DIRECTIONS » Write out every record again, exactly.

DATA FOR PROCESSING »
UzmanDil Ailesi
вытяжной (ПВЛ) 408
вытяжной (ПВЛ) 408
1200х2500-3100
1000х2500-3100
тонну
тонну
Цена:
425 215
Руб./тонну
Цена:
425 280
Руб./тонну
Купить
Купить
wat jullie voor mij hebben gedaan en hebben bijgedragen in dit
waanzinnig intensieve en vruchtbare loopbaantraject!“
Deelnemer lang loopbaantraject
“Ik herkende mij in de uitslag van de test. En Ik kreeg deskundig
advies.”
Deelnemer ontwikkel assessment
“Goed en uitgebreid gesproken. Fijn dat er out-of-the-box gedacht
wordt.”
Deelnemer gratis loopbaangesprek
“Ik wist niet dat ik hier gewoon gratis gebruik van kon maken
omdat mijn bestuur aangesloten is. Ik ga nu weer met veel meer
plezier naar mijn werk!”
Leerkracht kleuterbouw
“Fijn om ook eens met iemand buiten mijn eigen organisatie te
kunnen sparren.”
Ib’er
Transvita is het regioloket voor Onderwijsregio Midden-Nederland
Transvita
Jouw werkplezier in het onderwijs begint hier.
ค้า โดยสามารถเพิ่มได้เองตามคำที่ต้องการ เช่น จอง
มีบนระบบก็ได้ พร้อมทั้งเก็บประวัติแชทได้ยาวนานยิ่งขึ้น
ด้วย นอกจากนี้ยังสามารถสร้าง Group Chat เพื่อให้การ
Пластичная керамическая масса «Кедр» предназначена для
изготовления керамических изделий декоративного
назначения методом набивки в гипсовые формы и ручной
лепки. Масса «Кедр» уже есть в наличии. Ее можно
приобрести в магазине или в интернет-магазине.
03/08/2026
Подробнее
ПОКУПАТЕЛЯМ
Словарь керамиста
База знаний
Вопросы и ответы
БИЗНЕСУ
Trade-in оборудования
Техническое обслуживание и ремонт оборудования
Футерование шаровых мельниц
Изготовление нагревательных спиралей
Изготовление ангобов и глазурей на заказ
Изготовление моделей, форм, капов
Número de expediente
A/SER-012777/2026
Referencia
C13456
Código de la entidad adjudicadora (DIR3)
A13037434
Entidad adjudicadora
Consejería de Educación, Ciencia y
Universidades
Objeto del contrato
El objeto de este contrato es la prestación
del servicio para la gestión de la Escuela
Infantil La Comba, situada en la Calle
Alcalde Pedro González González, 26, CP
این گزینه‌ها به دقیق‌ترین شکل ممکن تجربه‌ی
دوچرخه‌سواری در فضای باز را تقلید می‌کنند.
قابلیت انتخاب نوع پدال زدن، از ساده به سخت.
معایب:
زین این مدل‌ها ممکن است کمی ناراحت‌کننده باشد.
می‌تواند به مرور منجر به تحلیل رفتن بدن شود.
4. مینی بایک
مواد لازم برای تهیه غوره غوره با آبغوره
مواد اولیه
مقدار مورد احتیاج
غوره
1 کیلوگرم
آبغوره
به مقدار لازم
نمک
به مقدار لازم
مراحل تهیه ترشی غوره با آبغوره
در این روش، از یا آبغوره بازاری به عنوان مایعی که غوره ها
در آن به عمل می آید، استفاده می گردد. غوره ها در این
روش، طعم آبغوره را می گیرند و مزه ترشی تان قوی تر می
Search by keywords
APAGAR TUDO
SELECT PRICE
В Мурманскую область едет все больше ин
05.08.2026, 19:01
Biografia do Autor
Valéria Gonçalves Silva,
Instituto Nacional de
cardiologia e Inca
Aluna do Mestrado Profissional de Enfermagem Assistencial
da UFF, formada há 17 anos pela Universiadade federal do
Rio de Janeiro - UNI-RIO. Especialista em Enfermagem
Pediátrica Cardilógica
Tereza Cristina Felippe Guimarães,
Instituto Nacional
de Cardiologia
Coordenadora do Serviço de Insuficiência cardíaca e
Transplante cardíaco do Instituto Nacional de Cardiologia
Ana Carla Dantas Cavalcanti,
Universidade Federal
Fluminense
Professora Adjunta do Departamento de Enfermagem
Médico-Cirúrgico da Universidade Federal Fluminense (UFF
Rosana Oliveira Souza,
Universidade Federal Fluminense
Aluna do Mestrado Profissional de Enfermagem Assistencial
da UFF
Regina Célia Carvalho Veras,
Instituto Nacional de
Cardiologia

EXERCISE RESPONSE »
UzmanDil Ailesi
вытяжной (ПВЛ) 408
вытяжной (ПВЛ) 408
1200х2500-3100
1000х2500-3100
тонну
тонну
Цена:
425 215
Руб./тонну
Цена:
425 280
Руб./тонну
Купить
Купить
wat jullie voor mij hebben gedaan en hebben bijgedragen in dit
waanzinnig intensieve en vruchtbare loopbaantraject!“
Deelnemer lang loopbaantraject
“Ik herkende mij in de uitslag van de test. En Ik kreeg deskundig
advies.”
Deelnemer ontwikkel assessment
“Goed en uitgebreid gesproken. Fijn dat er out-of-the-box gedacht
wordt.”
Deelnemer gratis loopbaangesprek
“Ik wist niet dat ik hier gewoon gratis gebruik van kon maken
omdat mijn bestuur aangesloten is. Ik ga nu weer met veel meer
plezier naar mijn werk!”
Leerkracht kleuterbouw
“Fijn om ook eens met iemand buiten mijn eigen organisatie te
kunnen sparren.”
Ib’er
Transvita is het regioloket voor Onderwijsregio Midden-Nederland
Transvita
Jouw werkplezier in het onderwijs begint hier.
ค้า โดยสามารถเพิ่มได้เองตามคำที่ต้องการ เช่น จอง
มีบนระบบก็ได้ พร้อมทั้งเก็บประวัติแชทได้ยาวนานยิ่งขึ้น
ด้วย นอกจากนี้ยังสามารถสร้าง Group Chat เพื่อให้การ
Пластичная керамическая масса «Кедр» предназначена для
изготовления керамических изделий декоративного
назначения методом набивки в гипсовые формы и ручной
лепки. Масса «Кедр» уже есть в наличии. Ее можно
приобрести в магазине или в интернет-магазине.
03/08/2026
Подробнее
ПОКУПАТЕЛЯМ
Словарь керамиста
База знаний
Вопросы и ответы
БИЗНЕСУ
Trade-in оборудования
Техническое обслуживание и ремонт оборудования
Футерование шаровых мельниц
Изготовление нагревательных спиралей
Изготовление ангобов и глазурей на заказ
Изготовление моделей, форм, капов
Número de expediente
A/SER-012777/2026
Referencia
C13456
Código de la entidad adjudicadora (DIR3)
A13037434
Entidad adjudicadora
Consejería de Educación, Ciencia y
Universidades
Objeto del contrato
El objeto de este contrato es la prestación
del servicio para la gestión de la Escuela
Infantil La Comba, situada en la Calle
Alcalde Pedro González González, 26, CP
این گزینه‌ها به دقیق‌ترین شکل ممکن تجربه‌ی
دوچرخه‌سواری در فضای باز را تقلید می‌کنند.
قابلیت انتخاب نوع پدال زدن، از ساده به سخت.
معایب:
زین این مدل‌ها ممکن است کمی ناراحت‌کننده باشد.
می‌تواند به مرور منجر به تحلیل رفتن بدن شود.
4. مینی بایک
مواد لازم برای تهیه غوره غوره با آبغوره
مواد اولیه
مقدار مورد احتیاج
غوره
1 کیلوگرم
آبغوره
به مقدار لازم
نمک
به مقدار لازم
مراحل تهیه ترشی غوره با آبغوره
در این روش، از یا آبغوره بازاری به عنوان مایعی که غوره ها
در آن به عمل می آید، استفاده می گردد. غوره ها در این
روش، طعم آبغوره را می گیرند و مزه ترشی تان قوی تر می
Search by keywords
APAGAR TUDO
SELECT PRICE
В Мурманскую область едет все больше ин
05.08.2026, 19:01
Biografia do Autor
Valéria Gonçalves Silva,
Instituto Nacional de
cardiologia e Inca
Aluna do Mestrado Profissional de Enfermagem Assistencial
da UFF, formada há 17 anos pela Universiadade federal do
Rio de Janeiro - UNI-RIO. Especialista em Enfermagem
Pediátrica Cardilógica
Tereza Cristina Felippe Guimarães,
Instituto Nacional
de Cardiologia
Coordenadora do Serviço de Insuficiência cardíaca e
Transplante cardíaco do Instituto Nacional de Cardiologia
Ana Carla Dantas Cavalcanti,
Universidade Federal
Fluminense
Professora Adjunta do Departamento de Enfermagem
Médico-Cirúrgico da Universidade Federal Fluminense (UFF
Rosana Oliveira Souza,
Universidade Federal Fluminense
Aluna do Mestrado Profissional de Enfermagem Assistencial
da UFF
Regina Célia Carvalho Veras,
Instituto Nacional de
Cardiologia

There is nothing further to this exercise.